→ **Task to complete**
Retype every entry exactly, down to the last character.

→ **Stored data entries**
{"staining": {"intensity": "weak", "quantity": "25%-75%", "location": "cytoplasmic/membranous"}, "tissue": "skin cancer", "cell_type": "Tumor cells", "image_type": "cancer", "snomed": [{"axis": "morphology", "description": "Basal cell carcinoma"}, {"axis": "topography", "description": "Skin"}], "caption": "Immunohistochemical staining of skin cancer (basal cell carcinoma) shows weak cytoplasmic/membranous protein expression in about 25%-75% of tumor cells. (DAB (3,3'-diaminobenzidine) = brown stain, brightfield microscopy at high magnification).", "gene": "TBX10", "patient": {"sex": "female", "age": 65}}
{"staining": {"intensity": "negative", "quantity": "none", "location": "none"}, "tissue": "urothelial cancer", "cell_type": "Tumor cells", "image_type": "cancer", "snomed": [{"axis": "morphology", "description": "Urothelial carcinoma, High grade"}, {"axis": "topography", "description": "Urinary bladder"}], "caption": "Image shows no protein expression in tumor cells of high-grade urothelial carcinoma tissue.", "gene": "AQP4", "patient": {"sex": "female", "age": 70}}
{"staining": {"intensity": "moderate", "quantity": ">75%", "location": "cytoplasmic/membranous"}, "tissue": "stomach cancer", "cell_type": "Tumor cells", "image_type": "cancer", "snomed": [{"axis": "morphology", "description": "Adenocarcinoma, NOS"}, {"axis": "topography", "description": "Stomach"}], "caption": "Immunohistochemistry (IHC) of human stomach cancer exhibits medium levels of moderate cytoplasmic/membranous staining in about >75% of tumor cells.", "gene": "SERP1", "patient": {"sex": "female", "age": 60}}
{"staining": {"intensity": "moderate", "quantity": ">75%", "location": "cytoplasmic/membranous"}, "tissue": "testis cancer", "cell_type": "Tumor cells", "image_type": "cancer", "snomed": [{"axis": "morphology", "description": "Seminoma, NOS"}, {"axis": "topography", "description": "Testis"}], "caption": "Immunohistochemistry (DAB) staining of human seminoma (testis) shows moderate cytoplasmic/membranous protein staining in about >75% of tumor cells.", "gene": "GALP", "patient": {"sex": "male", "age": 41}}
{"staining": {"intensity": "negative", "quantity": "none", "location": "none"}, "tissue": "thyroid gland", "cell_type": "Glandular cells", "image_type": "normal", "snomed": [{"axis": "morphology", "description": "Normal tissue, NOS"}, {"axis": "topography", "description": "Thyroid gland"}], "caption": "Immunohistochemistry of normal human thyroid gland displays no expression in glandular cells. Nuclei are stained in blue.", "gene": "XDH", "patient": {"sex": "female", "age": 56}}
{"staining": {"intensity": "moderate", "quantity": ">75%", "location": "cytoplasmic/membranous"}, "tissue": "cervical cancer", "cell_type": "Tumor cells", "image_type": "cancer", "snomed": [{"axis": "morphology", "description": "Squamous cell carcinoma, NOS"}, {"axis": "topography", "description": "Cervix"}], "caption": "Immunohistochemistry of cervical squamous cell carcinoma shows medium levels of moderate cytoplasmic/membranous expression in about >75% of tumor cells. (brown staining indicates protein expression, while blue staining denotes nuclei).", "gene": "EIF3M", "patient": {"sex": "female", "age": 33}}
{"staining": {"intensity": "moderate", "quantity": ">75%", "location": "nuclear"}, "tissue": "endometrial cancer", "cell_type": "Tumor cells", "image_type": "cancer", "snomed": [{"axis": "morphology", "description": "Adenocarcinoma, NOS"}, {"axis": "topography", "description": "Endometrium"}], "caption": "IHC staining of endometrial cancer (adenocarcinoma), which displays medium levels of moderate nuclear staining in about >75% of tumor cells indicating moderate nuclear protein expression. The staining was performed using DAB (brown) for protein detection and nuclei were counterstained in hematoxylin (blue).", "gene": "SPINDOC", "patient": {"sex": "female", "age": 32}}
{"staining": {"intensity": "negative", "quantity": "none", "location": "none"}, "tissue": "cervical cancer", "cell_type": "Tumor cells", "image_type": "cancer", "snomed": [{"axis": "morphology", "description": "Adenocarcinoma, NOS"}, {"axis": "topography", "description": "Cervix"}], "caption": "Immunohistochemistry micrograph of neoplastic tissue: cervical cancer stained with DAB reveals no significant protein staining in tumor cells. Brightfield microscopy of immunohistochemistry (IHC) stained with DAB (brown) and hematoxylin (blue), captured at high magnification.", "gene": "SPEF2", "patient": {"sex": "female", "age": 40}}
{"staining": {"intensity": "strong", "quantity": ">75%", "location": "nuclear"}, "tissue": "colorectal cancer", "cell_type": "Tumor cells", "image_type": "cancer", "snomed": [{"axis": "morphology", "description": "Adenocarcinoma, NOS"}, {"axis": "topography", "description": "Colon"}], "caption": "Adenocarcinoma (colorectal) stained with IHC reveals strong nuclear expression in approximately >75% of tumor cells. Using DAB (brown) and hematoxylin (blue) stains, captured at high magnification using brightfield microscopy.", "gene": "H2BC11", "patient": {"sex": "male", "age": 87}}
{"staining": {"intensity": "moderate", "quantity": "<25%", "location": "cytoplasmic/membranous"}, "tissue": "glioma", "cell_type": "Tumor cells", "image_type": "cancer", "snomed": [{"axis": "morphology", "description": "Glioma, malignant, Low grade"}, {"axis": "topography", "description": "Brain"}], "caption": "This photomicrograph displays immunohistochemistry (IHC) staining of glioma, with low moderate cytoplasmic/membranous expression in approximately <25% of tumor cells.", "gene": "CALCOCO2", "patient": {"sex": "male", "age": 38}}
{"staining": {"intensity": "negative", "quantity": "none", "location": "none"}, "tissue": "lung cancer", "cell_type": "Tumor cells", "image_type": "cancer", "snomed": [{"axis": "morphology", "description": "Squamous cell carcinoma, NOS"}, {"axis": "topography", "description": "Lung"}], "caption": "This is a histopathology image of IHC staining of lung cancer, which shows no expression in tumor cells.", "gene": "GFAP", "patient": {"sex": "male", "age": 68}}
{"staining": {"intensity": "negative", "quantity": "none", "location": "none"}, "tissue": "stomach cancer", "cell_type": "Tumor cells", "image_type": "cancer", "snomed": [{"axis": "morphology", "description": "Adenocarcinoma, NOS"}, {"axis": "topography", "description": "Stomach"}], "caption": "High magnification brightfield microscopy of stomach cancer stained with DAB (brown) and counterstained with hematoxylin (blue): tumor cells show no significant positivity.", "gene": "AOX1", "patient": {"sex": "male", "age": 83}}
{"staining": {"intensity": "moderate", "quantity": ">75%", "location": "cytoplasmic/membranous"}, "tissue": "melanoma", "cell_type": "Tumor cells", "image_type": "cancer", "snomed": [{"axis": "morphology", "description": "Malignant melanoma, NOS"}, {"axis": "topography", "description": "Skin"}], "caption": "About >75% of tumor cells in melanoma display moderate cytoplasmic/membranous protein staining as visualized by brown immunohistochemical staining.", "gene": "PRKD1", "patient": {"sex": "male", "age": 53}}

→ **Output**
{"staining": {"intensity": "weak", "quantity": "25%-75%", "location": "cytoplasmic/membranous"}, "tissue": "skin cancer", "cell_type": "Tumor cells", "image_type": "cancer", "snomed": [{"axis": "morphology", "description": "Basal cell carcinoma"}, {"axis": "topography", "description": "Skin"}], "caption": "Immunohistochemical staining of skin cancer (basal cell carcinoma) shows weak cytoplasmic/membranous protein expression in about 25%-75% of tumor cells. (DAB (3,3'-diaminobenzidine) = brown stain, brightfield microscopy at high magnification).", "gene": "TBX10", "patient": {"sex": "female", "age": 65}}
{"staining": {"intensity": "negative", "quantity": "none", "location": "none"}, "tissue": "urothelial cancer", "cell_type": "Tumor cells", "image_type": "cancer", "snomed": [{"axis": "morphology", "description": "Urothelial carcinoma, High grade"}, {"axis": "topography", "description": "Urinary bladder"}], "caption": "Image shows no protein expression in tumor cells of high-grade urothelial carcinoma tissue.", "gene": "AQP4", "patient": {"sex": "female", "age": 70}}
{"staining": {"intensity": "moderate", "quantity": ">75%", "location": "cytoplasmic/membranous"}, "tissue": "stomach cancer", "cell_type": "Tumor cells", "image_type": "cancer", "snomed": [{"axis": "morphology", "description": "Adenocarcinoma, NOS"}, {"axis": "topography", "description": "Stomach"}], "caption": "Immunohistochemistry (IHC) of human stomach cancer exhibits medium levels of moderate cytoplasmic/membranous staining in about >75% of tumor cells.", "gene": "SERP1", "patient": {"sex": "female", "age": 60}}
{"staining": {"intensity": "moderate", "quantity": ">75%", "location": "cytoplasmic/membranous"}, "tissue": "testis cancer", "cell_type": "Tumor cells", "image_type": "cancer", "snomed": [{"axis": "morphology", "description": "Seminoma, NOS"}, {"axis": "topography", "description": "Testis"}], "caption": "Immunohistochemistry (DAB) staining of human seminoma (testis) shows moderate cytoplasmic/membranous protein staining in about >75% of tumor cells.", "gene": "GALP", "patient": {"sex": "male", "age": 41}}
{"staining": {"intensity": "negative", "quantity": "none", "location": "none"}, "tissue": "thyroid gland", "cell_type": "Glandular cells", "image_type": "normal", "snomed": [{"axis": "morphology", "description": "Normal tissue, NOS"}, {"axis": "topography", "description": "Thyroid gland"}], "caption": "Immunohistochemistry of normal human thyroid gland displays no expression in glandular cells. Nuclei are stained in blue.", "gene": "XDH", "patient": {"sex": "female", "age": 56}}
{"staining": {"intensity": "moderate", "quantity": ">75%", "location": "cytoplasmic/membranous"}, "tissue": "cervical cancer", "cell_type": "Tumor cells", "image_type": "cancer", "snomed": [{"axis": "morphology", "description": "Squamous cell carcinoma, NOS"}, {"axis": "topography", "description": "Cervix"}], "caption": "Immunohistochemistry of cervical squamous cell carcinoma shows medium levels of moderate cytoplasmic/membranous expression in about >75% of tumor cells. (brown staining indicates protein expression, while blue staining denotes nuclei).", "gene": "EIF3M", "patient": {"sex": "female", "age": 33}}
{"staining": {"intensity": "moderate", "quantity": ">75%", "location": "nuclear"}, "tissue": "endometrial cancer", "cell_type": "Tumor cells", "image_type": "cancer", "snomed": [{"axis": "morphology", "description": "Adenocarcinoma, NOS"}, {"axis": "topography", "description": "Endometrium"}], "caption": "IHC staining of endometrial cancer (adenocarcinoma), which displays medium levels of moderate nuclear staining in about >75% of tumor cells indicating moderate nuclear protein expression. The staining was performed using DAB (brown) for protein detection and nuclei were counterstained in hematoxylin (blue).", "gene": "SPINDOC", "patient": {"sex": "female", "age": 32}}
{"staining": {"intensity": "negative", "quantity": "none", "location": "none"}, "tissue": "cervical cancer", "cell_type": "Tumor cells", "image_type": "cancer", "snomed": [{"axis": "morphology", "description": "Adenocarcinoma, NOS"}, {"axis": "topography", "description": "Cervix"}], "caption": "Immunohistochemistry micrograph of neoplastic tissue: cervical cancer stained with DAB reveals no significant protein staining in tumor cells. Brightfield microscopy of immunohistochemistry (IHC) stained with DAB (brown) and hematoxylin (blue), captured at high magnification.", "gene": "SPEF2", "patient": {"sex": "female", "age": 40}}
{"staining": {"intensity": "strong", "quantity": ">75%", "location": "nuclear"}, "tissue": "colorectal cancer", "cell_type": "Tumor cells", "image_type": "cancer", "snomed": [{"axis": "morphology", "description": "Adenocarcinoma, NOS"}, {"axis": "topography", "description": "Colon"}], "caption": "Adenocarcinoma (colorectal) stained with IHC reveals strong nuclear expression in approximately >75% of tumor cells. Using DAB (brown) and hematoxylin (blue) stains, captured at high magnification using brightfield microscopy.", "gene": "H2BC11", "patient": {"sex": "male", "age": 87}}
{"staining": {"intensity": "moderate", "quantity": "<25%", "location": "cytoplasmic/membranous"}, "tissue": "glioma", "cell_type": "Tumor cells", "image_type": "cancer", "snomed": [{"axis": "morphology", "description": "Glioma, malignant, Low grade"}, {"axis": "topography", "description": "Brain"}], "caption": "This photomicrograph displays immunohistochemistry (IHC) staining of glioma, with low moderate cytoplasmic/membranous expression in approximately <25% of tumor cells.", "gene": "CALCOCO2", "patient": {"sex": "male", "age": 38}}
{"staining": {"intensity": "negative", "quantity": "none", "location": "none"}, "tissue": "lung cancer", "cell_type": "Tumor cells", "image_type": "cancer", "snomed": [{"axis": "morphology", "description": "Squamous cell carcinoma, NOS"}, {"axis": "topography", "description": "Lung"}], "caption": "This is a histopathology image of IHC staining of lung cancer, which shows no expression in tumor cells.", "gene": "GFAP", "patient": {"sex": "male", "age": 68}}
{"staining": {"intensity": "negative", "quantity": "none", "location": "none"}, "tissue": "stomach cancer", "cell_type": "Tumor cells", "image_type": "cancer", "snomed": [{"axis": "morphology", "description": "Adenocarcinoma, NOS"}, {"axis": "topography", "description": "Stomach"}], "caption": "High magnification brightfield microscopy of stomach cancer stained with DAB (brown) and counterstained with hematoxylin (blue): tumor cells show no significant positivity.", "gene": "AOX1", "patient": {"sex": "male", "age": 83}}
{"staining": {"intensity": "moderate", "quantity": ">75%", "location": "cytoplasmic/membranous"}, "tissue": "melanoma", "cell_type": "Tumor cells", "image_type": "cancer", "snomed": [{"axis": "morphology", "description": "Malignant melanoma, NOS"}, {"axis": "topography", "description": "Skin"}], "caption": "About >75% of tumor cells in melanoma display moderate cytoplasmic/membranous protein staining as visualized by brown immunohistochemical staining.", "gene": "PRKD1", "patient": {"sex": "male", "age": 53}}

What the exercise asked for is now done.